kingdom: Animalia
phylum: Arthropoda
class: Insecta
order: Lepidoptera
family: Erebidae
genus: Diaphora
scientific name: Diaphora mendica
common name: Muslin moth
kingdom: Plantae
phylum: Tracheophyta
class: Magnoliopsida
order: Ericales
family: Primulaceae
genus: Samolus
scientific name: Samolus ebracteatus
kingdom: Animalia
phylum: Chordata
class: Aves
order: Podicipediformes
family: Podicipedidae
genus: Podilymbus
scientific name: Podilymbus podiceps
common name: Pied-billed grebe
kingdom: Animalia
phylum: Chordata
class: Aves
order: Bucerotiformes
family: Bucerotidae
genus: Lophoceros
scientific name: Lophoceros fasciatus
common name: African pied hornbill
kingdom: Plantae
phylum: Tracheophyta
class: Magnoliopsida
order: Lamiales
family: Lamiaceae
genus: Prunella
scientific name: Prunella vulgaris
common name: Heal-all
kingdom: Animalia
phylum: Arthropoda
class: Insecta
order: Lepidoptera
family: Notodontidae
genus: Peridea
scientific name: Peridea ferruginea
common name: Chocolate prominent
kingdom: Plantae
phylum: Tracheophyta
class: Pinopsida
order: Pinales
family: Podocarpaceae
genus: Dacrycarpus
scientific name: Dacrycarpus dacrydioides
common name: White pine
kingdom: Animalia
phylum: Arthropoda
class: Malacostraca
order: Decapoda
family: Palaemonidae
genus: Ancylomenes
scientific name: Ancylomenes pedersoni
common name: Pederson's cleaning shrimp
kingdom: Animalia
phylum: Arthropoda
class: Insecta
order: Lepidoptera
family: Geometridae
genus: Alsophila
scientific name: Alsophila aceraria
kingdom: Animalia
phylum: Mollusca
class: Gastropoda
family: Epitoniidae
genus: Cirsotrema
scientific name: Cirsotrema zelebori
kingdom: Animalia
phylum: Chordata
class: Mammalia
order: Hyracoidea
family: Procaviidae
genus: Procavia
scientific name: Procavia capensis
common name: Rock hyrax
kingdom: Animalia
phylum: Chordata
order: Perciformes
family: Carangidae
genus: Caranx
_ _ _ _ _
What you are asked to do: Locate each line in the entries above that contains the string "order", treating uppercase and lowercase letters as distinct, and copy every such line in full.

Correct output:
order: Lepidoptera
order: Ericales
order: Podicipediformes
order: Bucerotiformes
order: Lamiales
order: Lepidoptera
order: Pinales
order: Decapoda
order: Lepidoptera
order: Hyracoidea
order: Perciformes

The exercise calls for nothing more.